Weaknesses: Like most power hitters, Marte will pile up some strikeouts. When he was struggling early in 2005, he fished for low-and-away breaking balls far out of the zone. His swing tends to get long when he tires, which also contributes to the whiffs. With his lower body continuing to fill out as he advances through his early 20s, Marte's speed continues to be his primary weakness. His speed is now a tick below average and he'll get slower as he gains more weight. However, his intelligence and knowledge of the game mean he's not close to a liability on the bases.
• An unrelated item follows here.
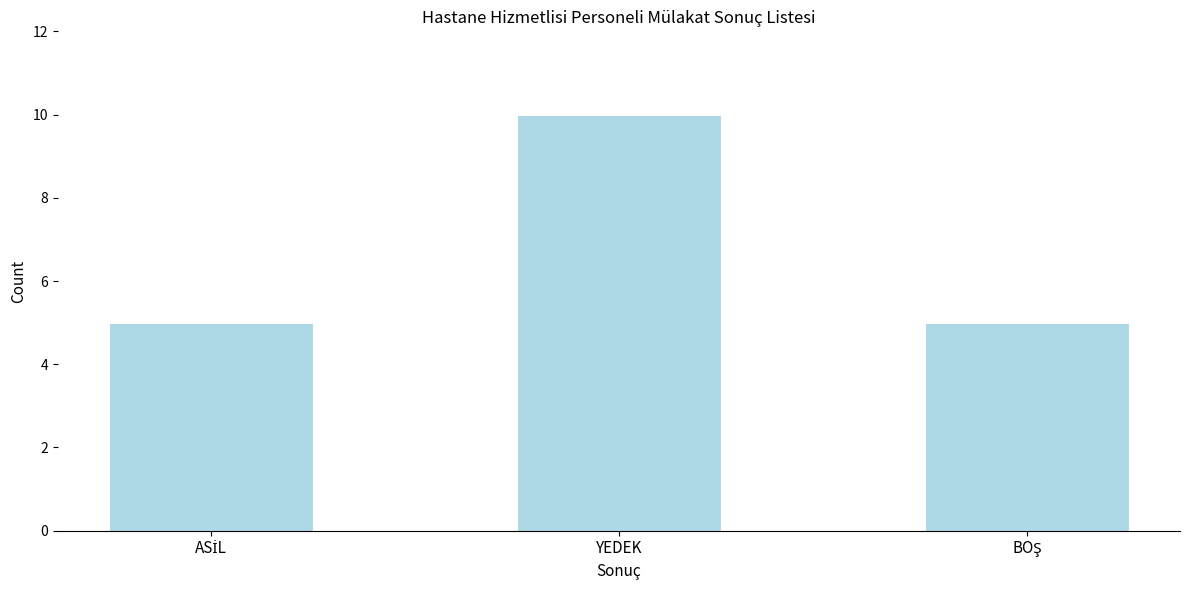

Reading left to right, what are all the values shown in this chart?

5	10	5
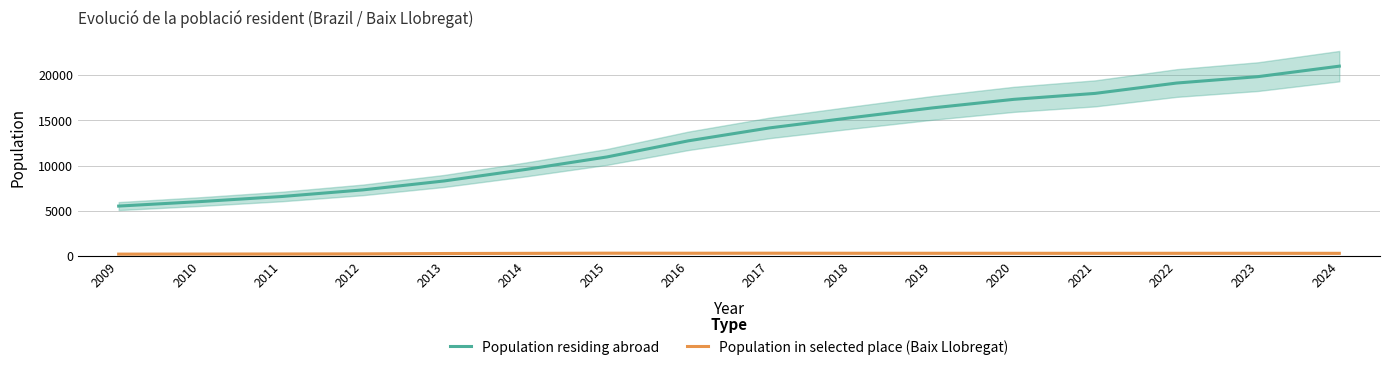

Is it true that Population residing abroad equals 8309 at 2013?

True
Marte, if brought up correctly, is the future of the Boston Red Sox. He can be the best Sox rookie since Nomar Garciaparra in 1997. It's just a matter of the Boston organization and if they use him correctly. There is no reason for Marte to suffer from KYS (Kevin Youkilis Syndrome). When he is ready, then start him. But if he's not ready, then don't rush him. Just do a favor for all of Red Sox Nation, Boston management, and obey by those simple rules.